At the lambda call site, the argument is known at compile time, and the lambda should be instantiated with auto equal to std::array<int,3>, where 3 is a compile time value, and so should be output of array.size().

What is wrong in my reasoning?

Answer 1

I was watching the 2014 Metaprogramming with Boost.Hana: Unifying Boost.Fusion and Boost.MPL presentation, where Louise Dionne touches this topic and explains what @super was telling me in the comments, but I was not understanding it.

This is my rewording of that concept: there's no such a thing as a constexpr function parameter, therefore whenever the lambda (actually its underlying operator()) is instantiated for a given type of array, that single instantiation is the one that should work both for constexpr and non-constexpr arguments of that type.

As Louis Dionne says in the linked presentation,

[…] you can't generate a constexpr inside a function if it depends on a parameter […] the return type of a function may only depend on the types of its arguments, not on their values […]

This gives a way around the issue. Use array's type without using array's value:

constexpr auto print_size = [](auto const& array){
    using array_type = decltype(array);
    constexpr auto size = array_type{}.size();
    std::cout << size << '\n';
};

which I think it's not different, in essence, from what @Jarod42 suggested in a comment:

You might use constexpr auto size = std::tuple_size<std::decay_t<decltype(array)>>::value

As an addition, I played around a bit more, because a last thing was bugging me: the size of std::array is not part of the value, but it's part of the type, so why can't I call size member function in contexprs? The reason is that std::array<T,N>::size() is sadly not static.

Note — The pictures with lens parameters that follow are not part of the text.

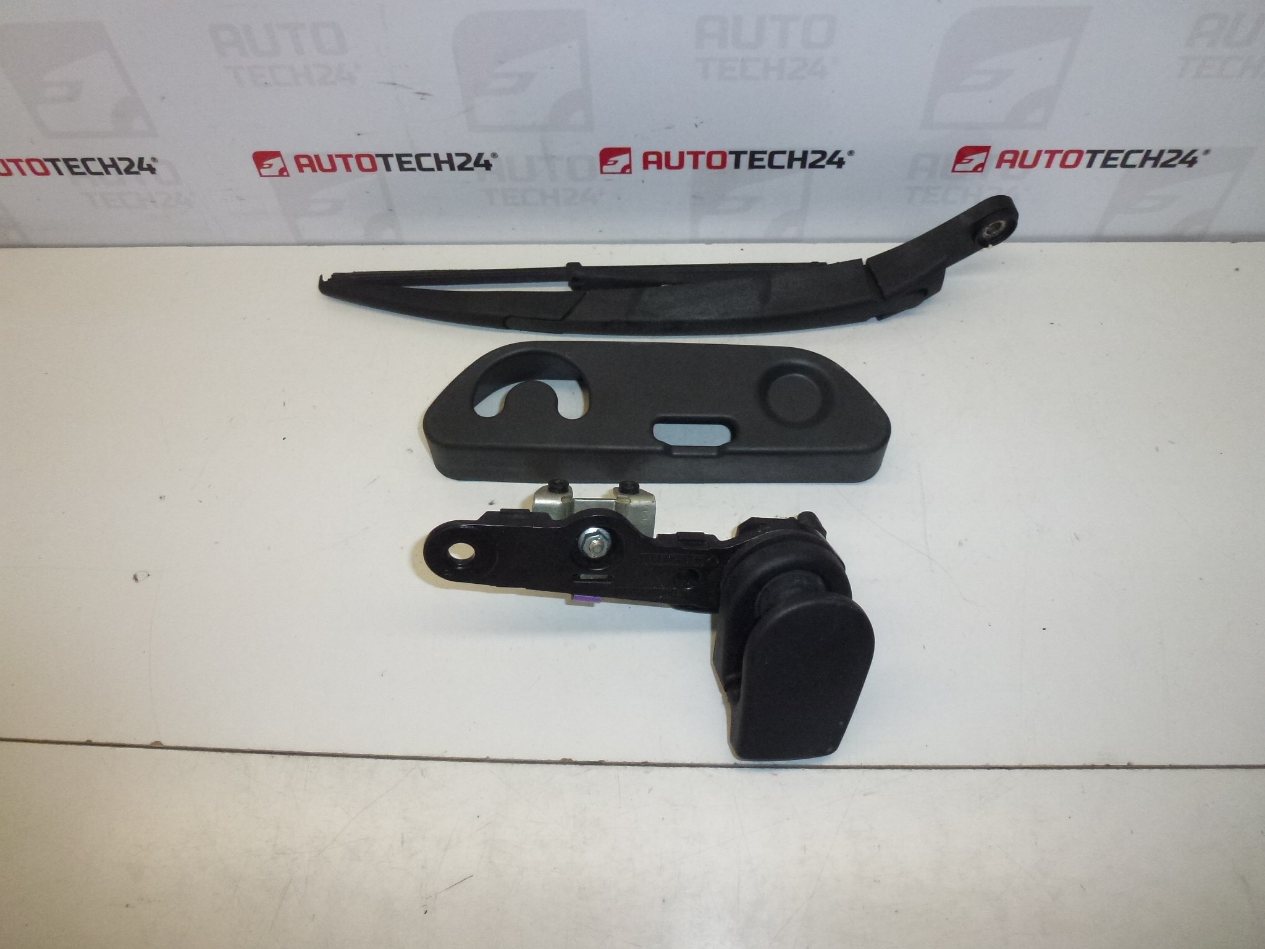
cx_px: 632
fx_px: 877
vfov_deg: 56.8
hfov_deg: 71.6
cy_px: 474
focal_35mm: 24
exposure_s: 1/500
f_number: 3.3
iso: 400
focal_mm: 4.3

If it was, one could call it as in the commented line below (the struct A is for comparison):

#include <array>
#include <iostream>
#include <type_traits>

template<std::size_t N>
struct A {
    static constexpr std::size_t size() noexcept { return N; }
};
constexpr auto print_size = [](auto const& array){
    constexpr auto size = std::decay_t<decltype(array)>::size();
    std::cout << size << '\n';
};

int main() {
    //print_size(std::array<int,3>{{1,2,3}});
    print_size(A<3>{});
}